Increasing segregation in schools is enabled by persisting residential segregation. This American Apartheid, as one study has deemed it, is perpetuated both by the preference of whites for predominantly white communities and by realtors who respond to this demand by steering black customers away from white neighborhoods. Housing audits conducted over the past two decades have documented the persistence of widespread discrimination against black renters and homebuyers. As with schools, these systematic patterns not only segregate by race but also concentrate poverty.
According to Jesse L. Jackson, Sr., however, it is neither the school-day nor the hours spent in one’s neighborhood which are the most segregated times. “Four o’clock every day,” says Jackson, “when editors meet with their staffs to discuss the next day’s news consumption, is perhaps the most segregated hour in this nation.”
The persistence of segregation in the newsrooms is particularly dangerous because the media plays a big role in deciding how and if issues of race are addressed and whether racial prejudices and stereotypes are challenged or exacerbated. In his article, “News and Blues: Minority Journalists in the South, Twenty-Five Years Later” in this issue, Reginald Stuart points out that while minorities have made impressive gains over the last twenty-five years, they remain under-represented in the media. To make matters worse, federal policies deregulating the media “threaten to wipe out what little minority ownership of mass media properties there is.”

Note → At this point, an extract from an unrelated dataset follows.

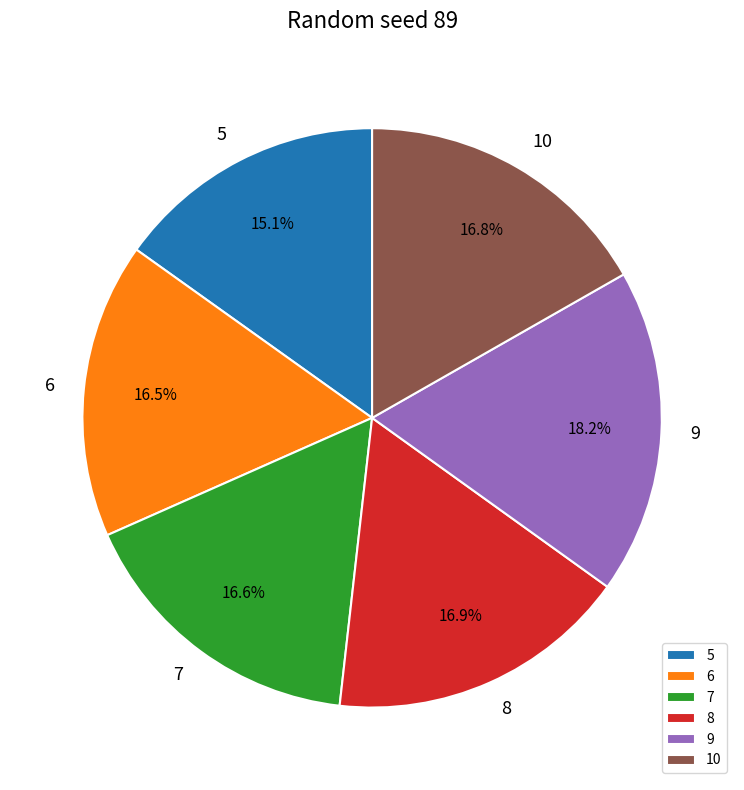

Is it true that 6 is 17% of the pie?

True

The final ingredient for a successful conversation on race will perhaps be the most challenging. Due to what Dan Carter identifies as the “dogma of the marketplace” dominating the current political climate, the effort to link the issues of racial injustice with those of class exploitation has become more difficult just as it has become more crucial. Both domestically and internationally, a disproportionate number of people of color continue to engage in the world’s most exploitative work at the bottom of the wage and benefits ladder. Racial prejudice helps make the most egregious forms of economic exploitation more tolerable to the white, middle classes of America and other Western industrialized nations, just as it once helped justify the economic exploitations of slavery and colonialism. The conventional notion that it is somehow appropriate or acceptable that blacks, Latinos, or Asians occupy positions of subordination and poverty because of their supposed inferiority (whether defined biologically or, more common today, culturally) acts as a formidable barrier to the formation of broad-based political coalitions capable of demanding international labor market policies geared to minimize exploitation and social welfare policies geared to guarantee decent standards of living.
Is Bill Clinton up to asking the sort of questions raised by this issue of Southern Changes? Rather than waiting in dread through another dry, white season, we must use the space created by Clinton’s initiative to encourage innovative work on remobilizing a consensus for achieving social justice.